Write out the text of every row below again, substituting "Bedava" for each "Ücretsiz" and changing nothing else. Leave out the pictures.

[Records excerpted from a collection]
──────────

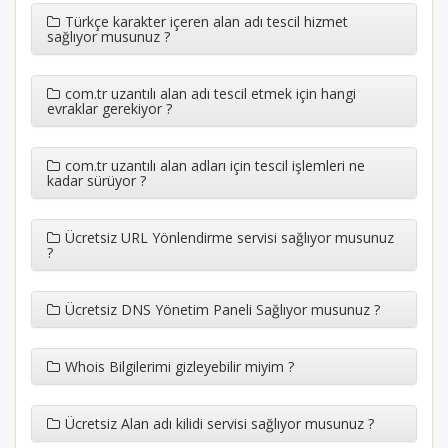
Türkçe karakter içeren alan adı tescil hizmet
sağlıyor musunuz ?
com.tr uzantılı alan adı tescil etmek için hangi
evraklar gerekiyor ?
com.tr uzantılı alan adları için tescil işlemleri ne
kadar sürüyor ?
Ücretsiz URL Yönlendirme servisi sağlıyor musunuz
?
Ücretsiz DNS Yönetim Paneli Sağlıyor musunuz ?
Whois Bilgilerimi gizleyebilir miyim ?
Ücretsiz Alan adı kilidi servisi sağlıyor musunuz ?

──────────

■ RESPONSE AREA
Türkçe karakter içeren alan adı tescil hizmet
sağlıyor musunuz ?
com.tr uzantılı alan adı tescil etmek için hangi
evraklar gerekiyor ?
com.tr uzantılı alan adları için tescil işlemleri ne
kadar sürüyor ?
Bedava URL Yönlendirme servisi sağlıyor musunuz
?
Bedava DNS Yönetim Paneli Sağlıyor musunuz ?
Whois Bilgilerimi gizleyebilir miyim ?
Bedava Alan adı kilidi servisi sağlıyor musunuz ?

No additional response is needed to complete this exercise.